There are some common sense guidelines, based on the requirements of the ACR Criteria, for conducting a tender point examination, including:
- Taking into account that the patient's position during examination, the amount of force applied at the evaluation site, the number of times the evaluation site is palpated, and the method of applying force (instrument vs finger pad) may influence tender-point sensitivity.
- Ensuring that they (the examiner) know how to recognise myofascial trigger points so as to differentiate between these and tender points. The most obvious signs are that a myofascial trigger point, unlike a tender point, will likely feel like a knot in the muscle and should refer pain or other symptoms elsewhere.
- Telling the patient before beginning the examination that they need to respond to each tender point examination. The patient should respond with a “yes” or “no” if they have any pain at the site being examined. If the patient's response is “yes,” the examiner should ideally get them to rate the pain on a scale of 0 (no pain) to 10 (worst pain), and record each response.
- Only palpating each tender point once. It will be easier for the examiner if the patient is in a standard, easy access hospital gown and is in a comfortable position, either sitting or lying down. The examiner should locate the tender point position visually before applying any pressure and should then apply a force equivalent to 4kg, which should be sufficient to blanch the nail bed of the thumb used. The tender point should be palpated for long enough for the patient to respond: some doctors recommend a constant palpation for 4 seconds.
- There are control sites that can be palpated and recorded to provide baseline documentation of the patient's pain perception. These sites should be less painful and include the nail of the thumbs and the forehead.

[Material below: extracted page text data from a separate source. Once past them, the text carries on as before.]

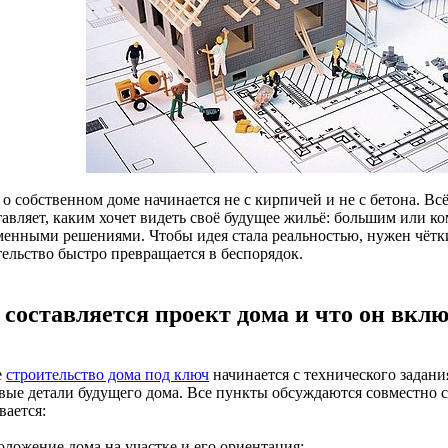
о собственном доме начинается не с кирпичей и не с бетона. Всё
тавляет, каким хочет видеть своё будущее жильё: большим или ко
менными решениями. Чтобы идея стала реальностью, нужен чётки
тельство быстро превращается в беспорядок.
 составляется проект дома и что он вкл
е
строительство дома под ключ
начинается с технического задани
вые детали будущего дома. Все пункты обсуждаются совместно с 
вается:
оложение дома на участке и его ориентация;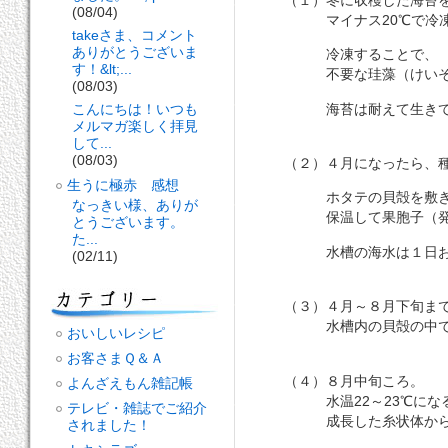
(08/04)
マイナス20℃で冷凍
takeさま、コメント
ありがとうございま
冷凍することで、
す！&lt;...
不要な珪藻（けいそう
(08/03)
海苔は耐えて生きてい
こんにちは！いつも
メルマガ楽しく拝見
して...
(08/03)
（２）４月になったら、種
生うに極赤 感想
ホタテの貝殻を敷き詰
なっきい様、ありが
保温して果胞子（発芽
とうございます。
た...
水槽の海水は１日おき
(02/11)
（３）４月～８月下旬ま
水槽内の貝殻の中で果
おいしいレシピ
お客さまＱ＆Ａ
（４）８月中旬ころ。
よんざえもん雑記帳
水温22～23℃にな
テレビ・雑誌でご紹介
成長した糸状体から殻
されました！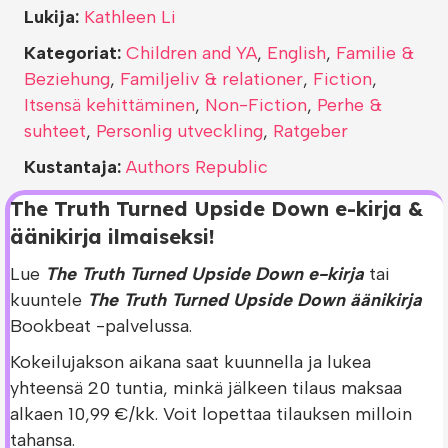
Lukija:
Kathleen Li
Kategoriat:
Children and YA
,
English
,
Familie &
Beziehung
,
Familjeliv & relationer
,
Fiction
,
Itsensä kehittäminen
,
Non-Fiction
,
Perhe &
suhteet
,
Personlig utveckling
,
Ratgeber
Kustantaja:
Authors Republic
The Truth Turned Upside Down e-kirja &
äänikirja ilmaiseksi!
Lue
The Truth Turned Upside Down e-kirja
tai
kuuntele
The Truth Turned Upside Down äänikirja
Bookbeat -palvelussa.
Kokeilujakson aikana saat kuunnella ja lukea
yhteensä 20 tuntia, minkä jälkeen tilaus maksaa
alkaen 10,99 €/kk. Voit lopettaa tilauksen milloin
tahansa.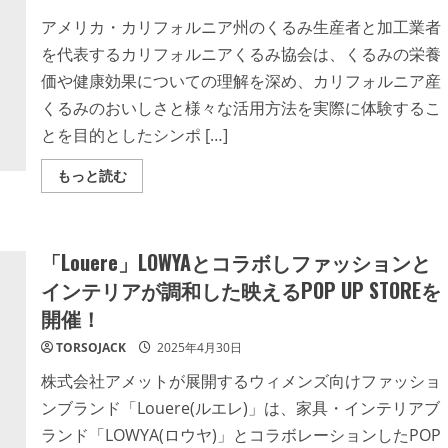
の
味
アメリカ・カリフォルニア州のくるみ生産者と加工業者
を
変
を代表するカリフォルニアくるみ協会は、くるみの栄養
え
る
価や健康効果についての理解を深め、カリフォルニア産
「ナ
ノ
くるみのおいしさと様々な活用方法を実際に体験するこ
バ
ブ
とを目的としたシンポ […]
ー
ル
キ
Read
もっと読む
ッ
more
チ
about
ン」
カ
の
リ
実
フ
力
「Louere」LOWYAとコラボしファッションと
ォ
を
ル
正
インテリアが調和した映えるPOP UP STOREを
ニ
直
ア
レ
開催！
産
ポ
く
る
TORSOJACK
2025年4月30日
み
の
株式会社アメットが展開するウィメンズ向けファッショ
魅
力
ンブランド「Louere(ルエレ)」は、家具・インテリアブ
を
伝
ランド「LOWYA(ロウヤ)」とコラボレーションしたPOP
え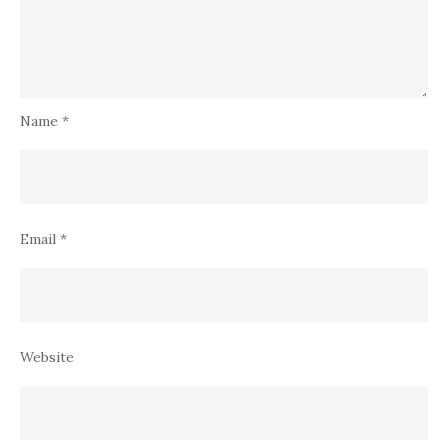
Name
*
Email
*
Website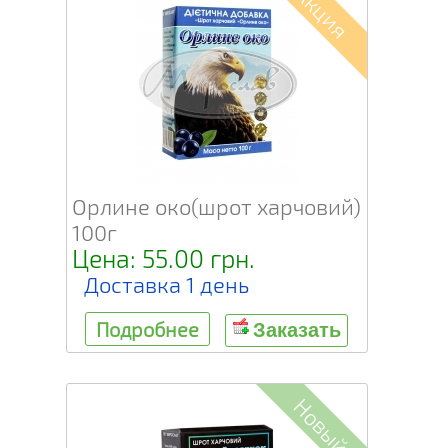
Акция
Орлине око(шрот харчовий)
100г
Цена: 55.00 грн.
Доставка 1 день
Подробнее
Заказать
Новый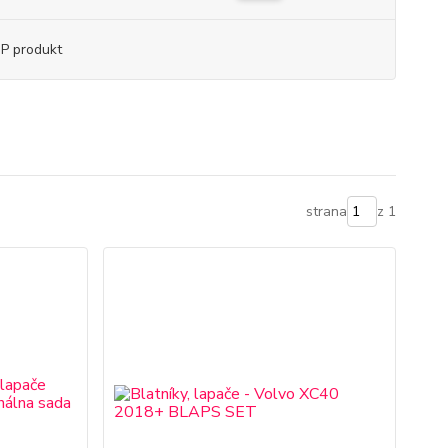
P produkt
strana
z 1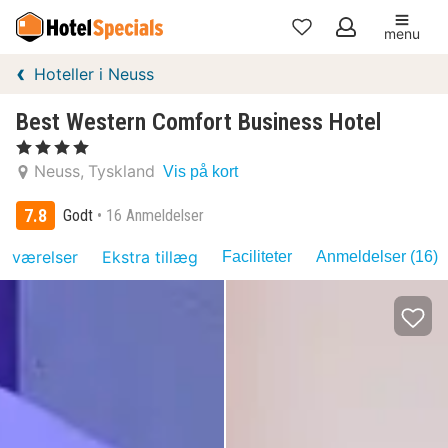
menu
Mine
Hoteller i Neuss
favoritter
Best Western Comfort Business Hotel
, 4 Stjerner
Neuss
Tyskland
Vis på kort
7.8
Godt
16 Anmeldelser
værelser
Ekstra tillæg
Faciliteter
Anmeldelser (16)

The 1990 ACR criteria for the location of tender points are as follows:
- Occiput: Bilateral, at the suboccipital muscle insertions.

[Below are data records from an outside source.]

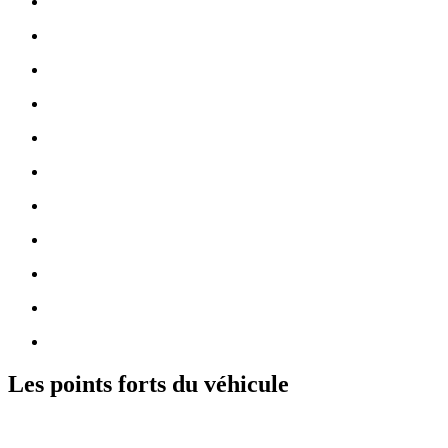
Les points forts du véhicule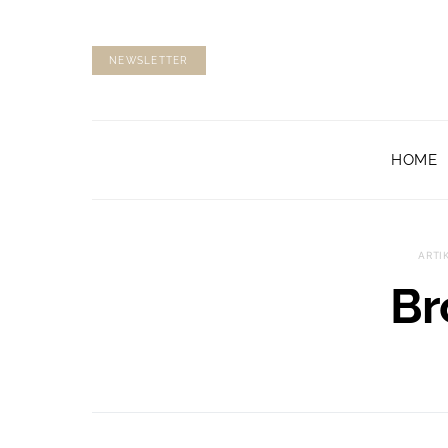
NEWSLETTER
HOME
ARTI
Br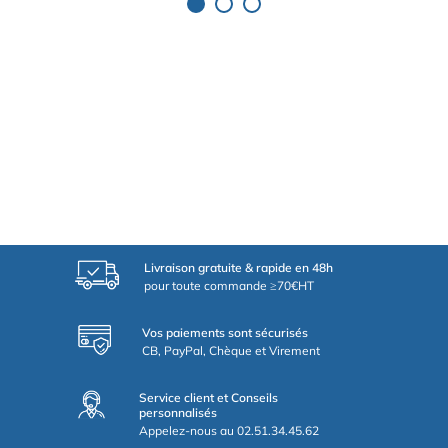
Livraison gratuite & rapide en 48h
pour toute commande ≥70€HT
Vos paiements sont sécurisés
CB, PayPal, Chèque et Virement
Service client et Conseils
personnalisés
Appelez-nous au 02.51.34.45.62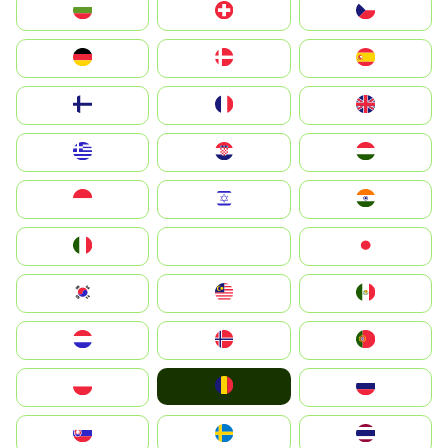
България
Switzerland
Czechia
Deutschland
Denmark
España
Suomi
France
United Kingdom
Greece
Hrvatska
Magyarország
Indonesia
Israel
India
Italia
JA
Japan
South Korea
Malay
Mexico
Nederland
Norge
Portugal
România
Polska
Россия
Slovensko
Ruoŧŧa
ไทย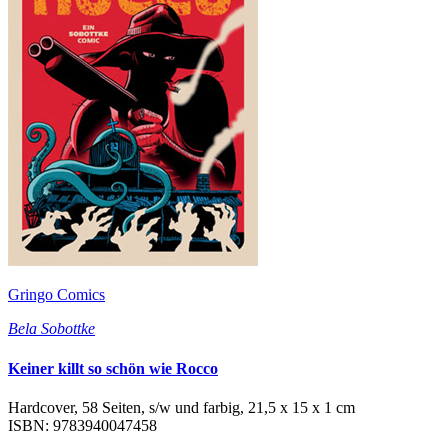
Gringo Comics
Bela Sobottke
Keiner killt so schön wie Rocco
Hardcover, 58 Seiten, s/w und farbig, 21,5 x 15 x 1 cm
ISBN: 9783940047458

- Low cervical: bilateral, at the anterior aspects of the intertransverse spaces at C5-C7.
- Trapezius: bilateral, at the midpoint of the upper border.
- Supraspinatus: bilateral, at origins, above the scapula spine near the medial border.
- Second rib: bilateral, at the second costochondral junctions, just lateral to the junctions on upper surfaces.
- Lateral epicondyle: bilateral, 2 cm distal to the epicondyles.
- Gluteal: bilateral, in upper outer quadrants of buttocks in anterior fold of muscle.
- Greater trochanter: bilateral, posterior to the trochanteric prominence.
- Knee: bilateral, at the medial fat pad proximal to the joint line.

References: - Clauw, DJ. Fibromyalgia: Update on Mechanisms and Management. Journal of Clinical Rheumatology: Volume 13(2)April 2007pp 102-109.
- Wolfe F, Smythe HA, Yunus MB, Bennett RM, Bombardier C, Goldenberg DL, et al. The American College of Rheumatology 1990 criteria for the classification of fibromyalgia: report of the multicenter criteria committee. Arthritis Rheum 1990;33:160---72.